Please join us in Berlin or come along digitally for an encounter between the digital and environmental humanities:

Digital Matters: Designing/Performing Agency in the Anthropocene, September 5 - 7, 2021@ the Heilig-Geist Kapelle, Humboldt University Berlin AND online @gather.town & Zoom

Hosted by the Excellence Cluster Matters of Activity: Image - Space - Material in cooperation with the Excellence Cluster EXC 2020 Temporal Communities: Doing Literature in a Global Perspective & the practice-based research project Viral Theatres, funded by the Volkswagen Foundation.


Registration

  • Members of the Cluster of Excellence “Temporal Communities": Please email l.drury@fu-berlin.de to register (free). 
  • Members of the Cluster of Excellence “Matters of Activity”: Please email christian.stein@hu-berlin.de to register (free). 
  • Other student, faculty, and artists, and members of the public: please register online for either physical or digital participation (80 Euros for faculty / 60 Euros for students) or digitally (20 Euros for faculty / 10 Euros for students). For physical participants, there are also a limited number of day passes (35 Euros) available. Physical registration closes on August 27, 2021; digital registration closes September 3, 2021.


Conference Theme:

Digital Matters: Designing/Performing Agency for the Anthropocene.
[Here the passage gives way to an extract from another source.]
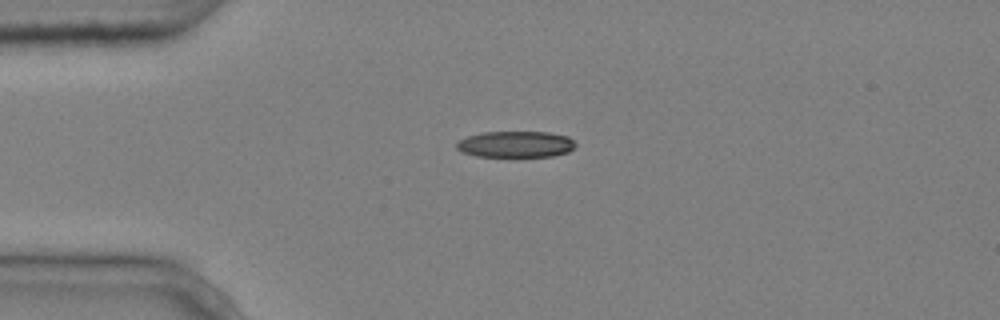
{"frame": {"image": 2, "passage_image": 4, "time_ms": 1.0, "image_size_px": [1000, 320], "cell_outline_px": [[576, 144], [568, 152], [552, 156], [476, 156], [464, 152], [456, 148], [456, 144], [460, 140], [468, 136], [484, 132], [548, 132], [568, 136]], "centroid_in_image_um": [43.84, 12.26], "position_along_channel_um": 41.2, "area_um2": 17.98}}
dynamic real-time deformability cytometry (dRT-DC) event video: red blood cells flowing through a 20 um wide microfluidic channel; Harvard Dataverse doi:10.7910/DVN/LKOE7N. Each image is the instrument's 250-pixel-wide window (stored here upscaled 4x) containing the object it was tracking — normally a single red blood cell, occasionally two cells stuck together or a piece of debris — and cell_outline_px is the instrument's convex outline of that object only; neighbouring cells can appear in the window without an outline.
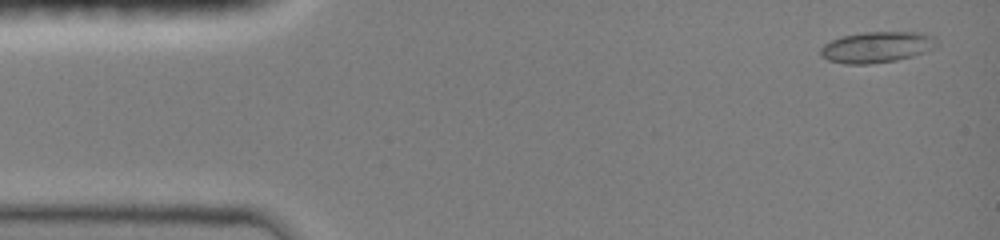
{"species": "common noctule bat (a hibernating species)", "species_latin": "Nyctalus noctula", "temperature_condition": "room temperature", "stored_images_in_passage": 16, "camera_frame_rate_fps": 3000, "um_per_image_px": 0.085, "animal": {"sex": "female", "body_mass_g": 19.0, "forearm_length_mm": 51.5}, "frame": {"image": 1, "passage_image": 2, "time_ms": 0.333, "image_size_px": [1000, 240], "cell_outline_px": [[936, 44], [932, 48], [924, 52], [912, 56], [896, 60], [868, 64], [844, 64], [828, 60], [820, 56], [820, 48], [824, 44], [840, 36], [860, 32], [916, 32], [932, 36]], "centroid_in_image_um": [74.44, 4.01], "position_along_channel_um": 10.6, "area_um2": 20.87}}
The Anthropocene offers a contradiction and a challenge. Its contradiction lies in highlighting the immensity of human impact on a planetary scale matched only by the impotence of creating agencies that might mitigate or change this impact. Its challenge lies in the collapse of the nature/culture-divide that results in a shift in temporal, spatial, and conceptual scales. The Anthropocene reshapes how we think, perceive, design, create and connect. The current pandemic has shown us that the interconnectivity of the Anthropocene is no longer hampered by being too complex or abstract; the pandemic instead has forced these shifts into a globally shared experience.


Keynotes: 

Nicholas Johnson (Drama Department, Trinity College Dublin) & Aljosa Smolic (Computer Science, Trinity College Dublin) - Rethinking Interdisciplinary and Adaption through Beckett in XR

Claudia Mareis (Institute for Experimental Design and Media Culture, Humboldt University) - Designing Resilience

Etienne Turpin & Nashin Mahtani  (anexact office) - Just Enough for the City

Joanna Zylinska (King’s College London) - Performing Planetarity

A Roundtable on The Non-Human in Artistic Practice and Research with Kim Albrecht (Potsdam University/ Harvard Media Lab), Annette-Jael Lehmann (FU Berlin/Harvard Media Lab), and Siobhan Leddy (FU Berlin)

Decolonization-Workshop with Clémentine Deliss (KW Institute for Contemporary Art, Berlin).

Further programming includes a hybrid installation space with VR, AR, sculpture and video art to explore, plus: panels, performances, and workshops on topics including social movements and digitality; digital mapping; mixed reality theatres; Indigenous knowledges and immersive technologies; animal extinction and water as medium.